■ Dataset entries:
------------------------------

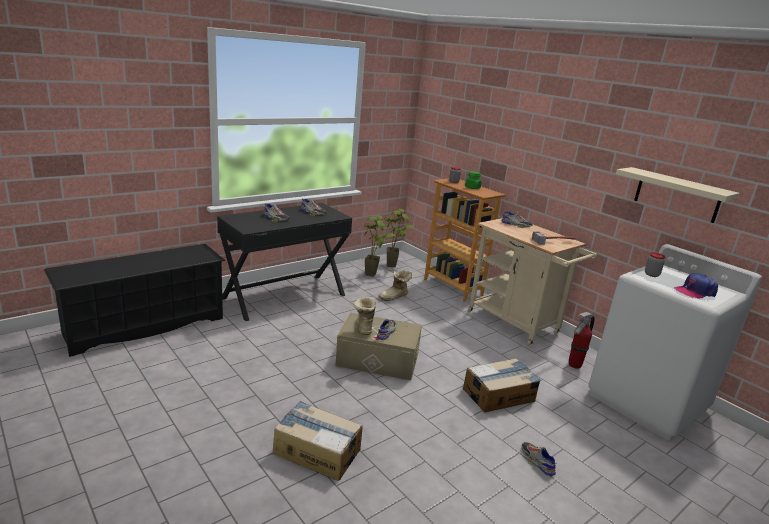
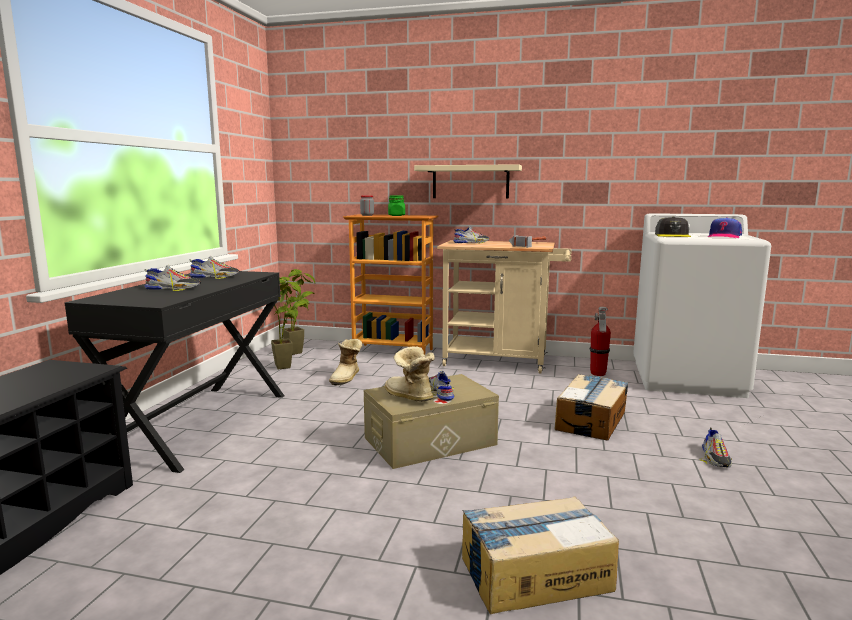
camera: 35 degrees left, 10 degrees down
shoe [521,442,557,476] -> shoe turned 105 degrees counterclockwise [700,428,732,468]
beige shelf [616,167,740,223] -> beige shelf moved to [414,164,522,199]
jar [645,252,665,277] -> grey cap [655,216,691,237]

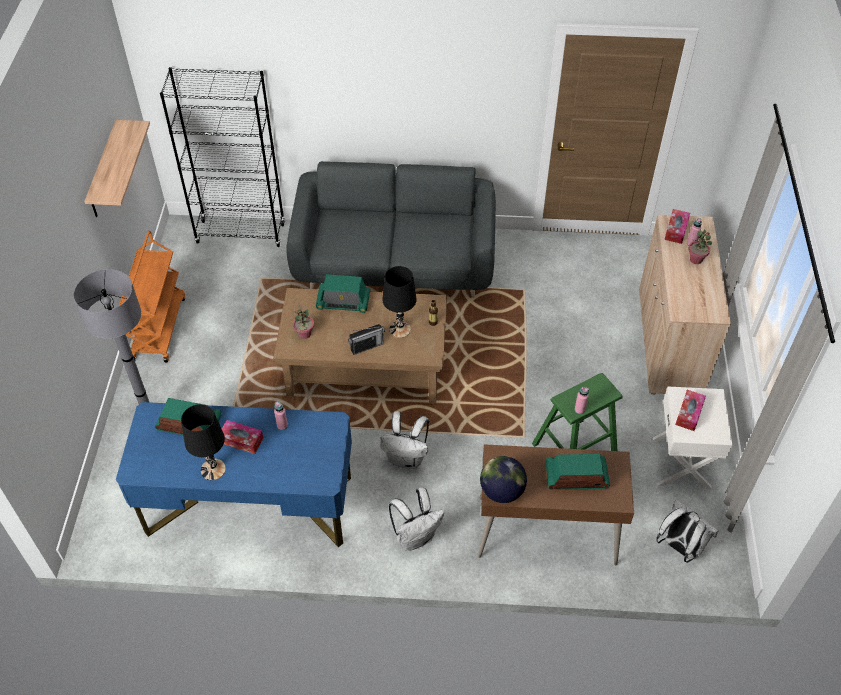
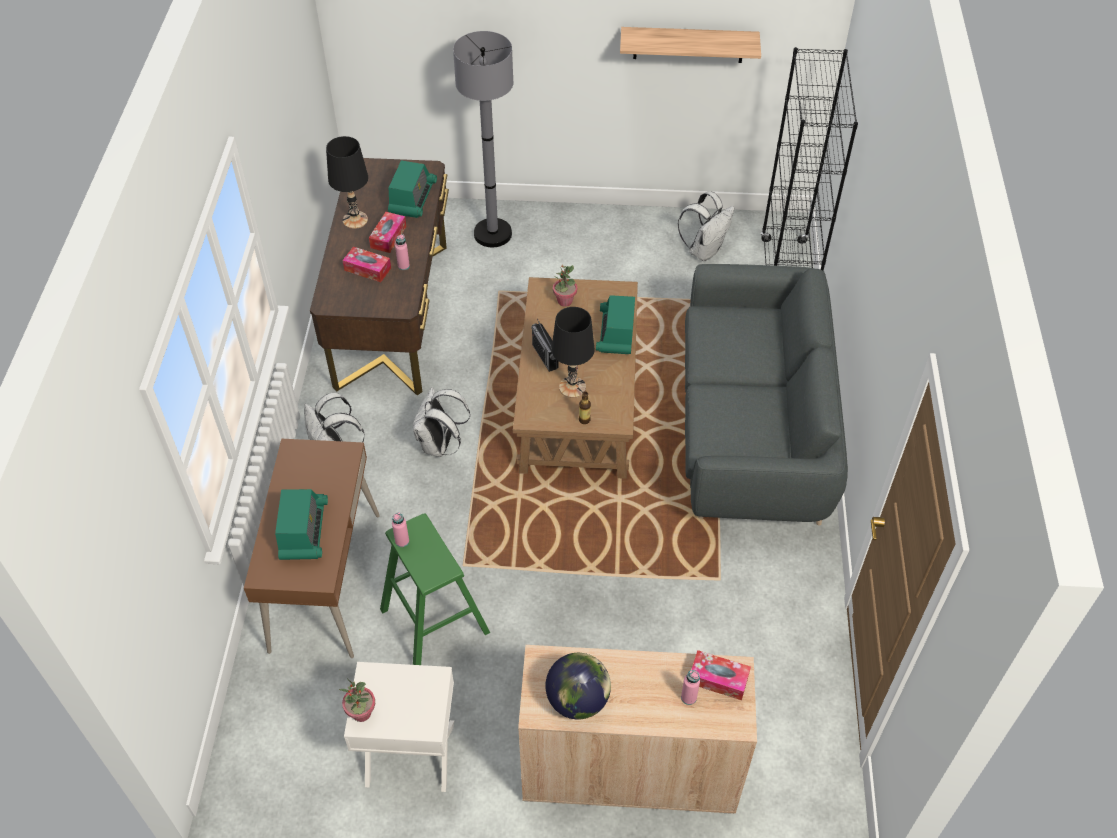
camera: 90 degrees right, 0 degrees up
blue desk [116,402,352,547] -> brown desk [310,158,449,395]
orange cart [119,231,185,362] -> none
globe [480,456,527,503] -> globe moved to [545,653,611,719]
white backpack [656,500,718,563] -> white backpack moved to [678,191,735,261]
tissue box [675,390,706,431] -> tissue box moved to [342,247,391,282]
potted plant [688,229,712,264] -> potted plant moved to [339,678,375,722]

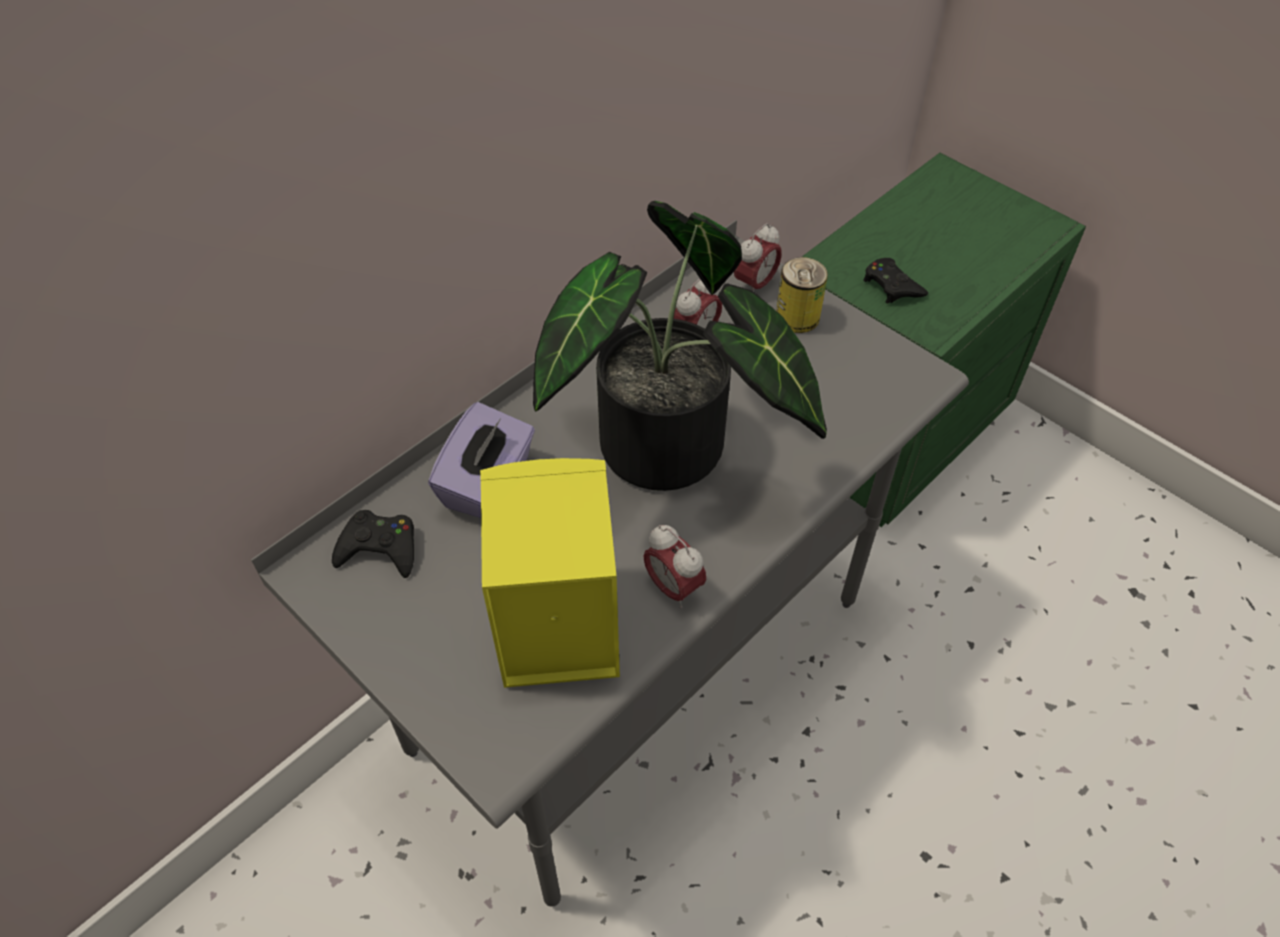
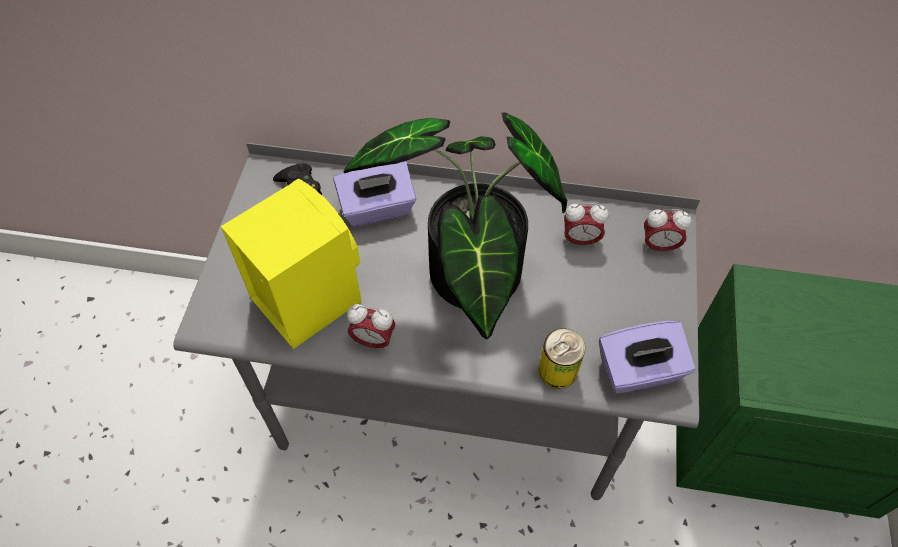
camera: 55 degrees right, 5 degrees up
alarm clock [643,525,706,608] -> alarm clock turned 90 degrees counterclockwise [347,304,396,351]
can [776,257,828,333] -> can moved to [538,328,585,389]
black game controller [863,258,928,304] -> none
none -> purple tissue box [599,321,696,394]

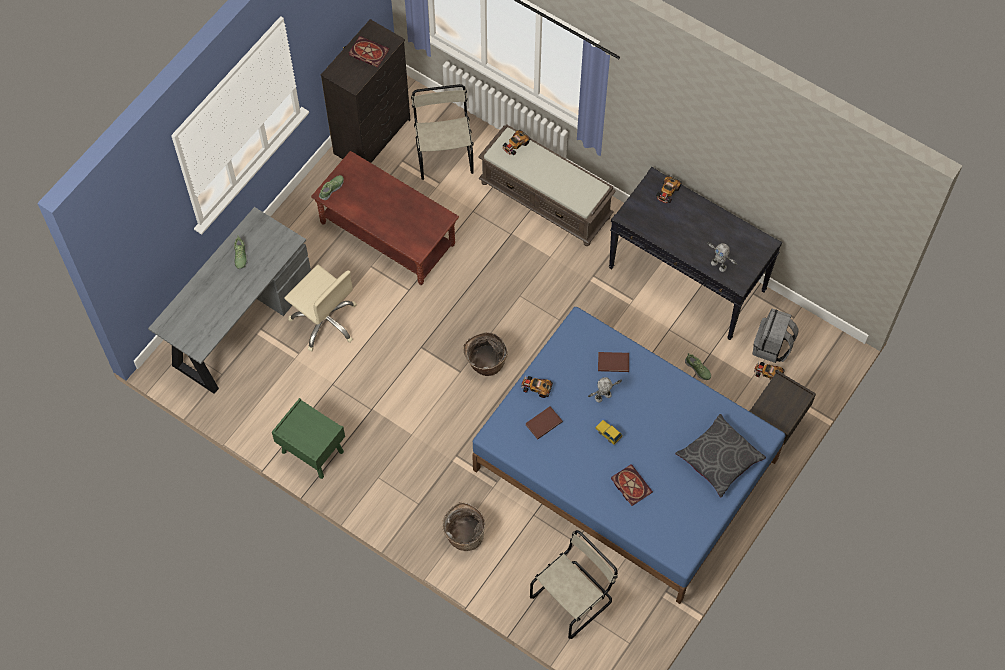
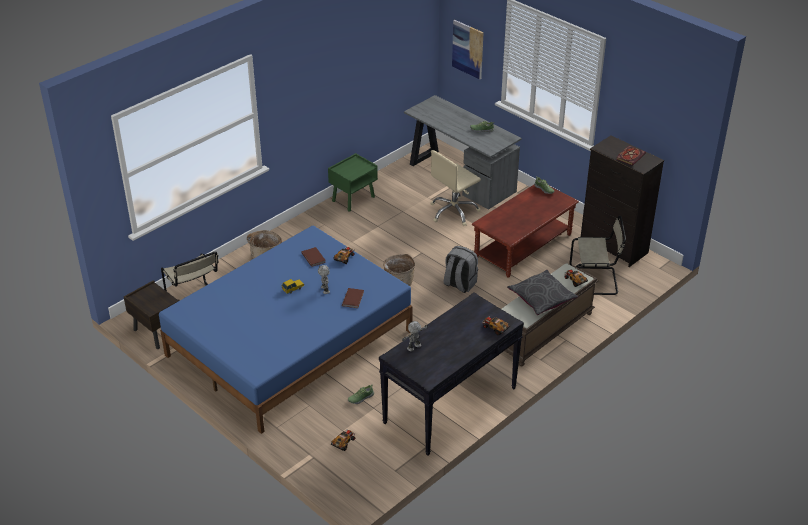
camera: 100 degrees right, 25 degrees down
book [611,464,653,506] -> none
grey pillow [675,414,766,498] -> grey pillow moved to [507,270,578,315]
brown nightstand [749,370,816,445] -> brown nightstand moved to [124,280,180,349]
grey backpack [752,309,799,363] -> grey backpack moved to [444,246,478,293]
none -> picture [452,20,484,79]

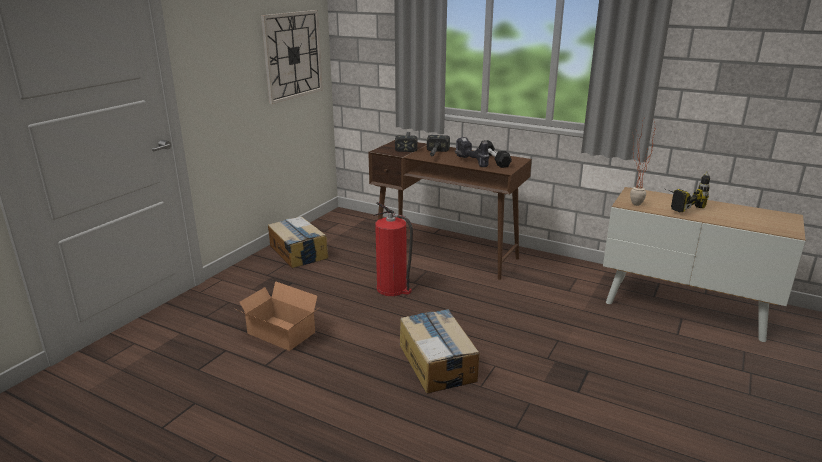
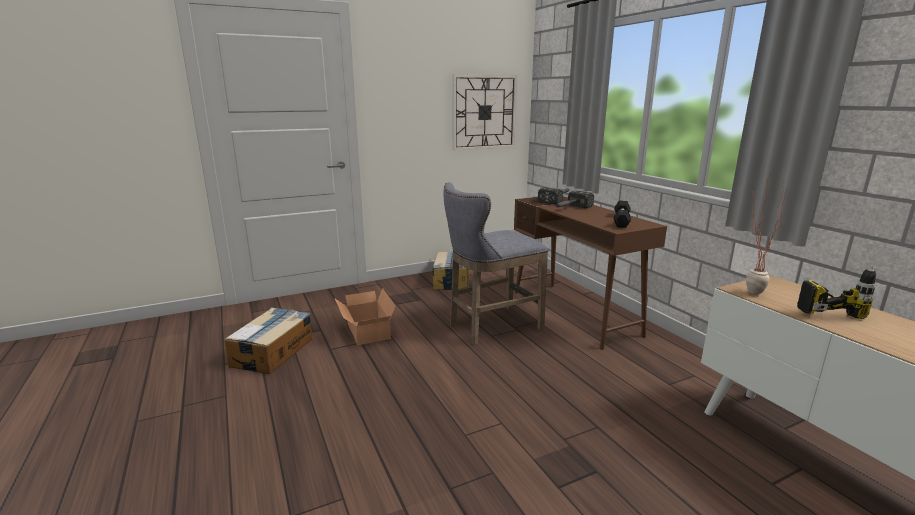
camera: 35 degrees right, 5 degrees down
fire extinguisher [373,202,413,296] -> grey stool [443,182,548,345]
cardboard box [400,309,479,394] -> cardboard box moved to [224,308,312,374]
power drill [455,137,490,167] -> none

------------------------------

■ REQUIREMENT: Output exactly the lines from the line containing "tissue box [675,390,706,431]" through the last line of the records, both included, and leave out every picture.

■ ANSWER SECTION:
tissue box [675,390,706,431] -> tissue box moved to [342,247,391,282]
potted plant [688,229,712,264] -> potted plant moved to [339,678,375,722]

camera: 55 degrees right, 5 degrees up
alarm clock [643,525,706,608] -> alarm clock turned 90 degrees counterclockwise [347,304,396,351]
can [776,257,828,333] -> can moved to [538,328,585,389]
black game controller [863,258,928,304] -> none
none -> purple tissue box [599,321,696,394]

camera: 100 degrees right, 25 degrees down
book [611,464,653,506] -> none
grey pillow [675,414,766,498] -> grey pillow moved to [507,270,578,315]
brown nightstand [749,370,816,445] -> brown nightstand moved to [124,280,180,349]
grey backpack [752,309,799,363] -> grey backpack moved to [444,246,478,293]
none -> picture [452,20,484,79]

camera: 35 degrees right, 5 degrees down
fire extinguisher [373,202,413,296] -> grey stool [443,182,548,345]
cardboard box [400,309,479,394] -> cardboard box moved to [224,308,312,374]
power drill [455,137,490,167] -> none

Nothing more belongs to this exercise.